_Requisito 1:_ Resuma o excerto da página em duas frases.
_Requisito 2:_ Devolva do excerto da página o trecho que começa em "É na assimetria" e prossegue até "da própria sociedade.", sem qualquer alteração.

_Excerto da página:_
◇ ◇ ◇
Mas esse “sim” é tanto mais significativo quanto menos
desenvolvida for uma democracia.
É na assimetria da
informação que está o segredo do sucesso dos políticos que fazem
gestão de ciclos eleitorais, ou seja, é no facto de os eleitores
não anteciparem o que vão pagar, depois, pelo que lhes estão a dar
agora. Em Lisboa, também não sabemos o que vamos pagar a prazo com
tantas obras. Como não sabemos quanto nos podem custar as políticas
económicas que hoje estão a ser adoptadas pelo Governo. Tudo acaba
por desaguar em dois pilares fundamentais de uma democracia
desenvolvida: na informação que garante escolhas informadas e em
instituições fortes que garantam a responsabilização. Porque os
políticos têm e terão sempre como objectivo manter o poder. A
factura que a sociedade paga para os políticos atingirem esse
objectivo depende da própria sociedade.
◇ ◇ ◇
_Excerto dos dados:_
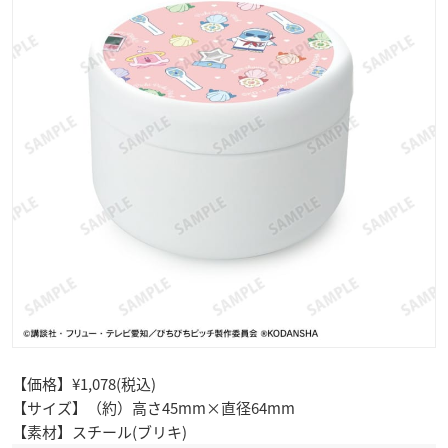
【価格】¥1,078(税込)
【サイズ】（約）高さ45mm×直径64mm
【素材】スチール(ブリキ)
◇ ◇ ◇
_Resultado do exercício 1:_ O excerto afirma que o segredo do sucesso dos políticos que fazem gestão de ciclos eleitorais está na assimetria da informação, porque os eleitores não antecipam o que vão pagar depois pelo que lhes dão agora. Acrescenta que tudo acaba por desaguar em dois pilares de uma democracia desenvolvida, a informação que garante escolhas informadas e instituições fortes que garantam a responsabilização, e que a factura paga pela sociedade depende da própria sociedade.

_Resultado do exercício 2:_
É na assimetria da
informação que está o segredo do sucesso dos políticos que fazem
gestão de ciclos eleitorais, ou seja, é no facto de os eleitores
não anteciparem o que vão pagar, depois, pelo que lhes estão a dar
agora. Em Lisboa, também não sabemos o que vamos pagar a prazo com
tantas obras. Como não sabemos quanto nos podem custar as políticas
económicas que hoje estão a ser adoptadas pelo Governo. Tudo acaba
por desaguar em dois pilares fundamentais de uma democracia
desenvolvida: na informação que garante escolhas informadas e em
instituições fortes que garantam a responsabilização. Porque os
políticos têm e terão sempre como objectivo manter o poder. A
factura que a sociedade paga para os políticos atingirem esse
objectivo depende da própria sociedade.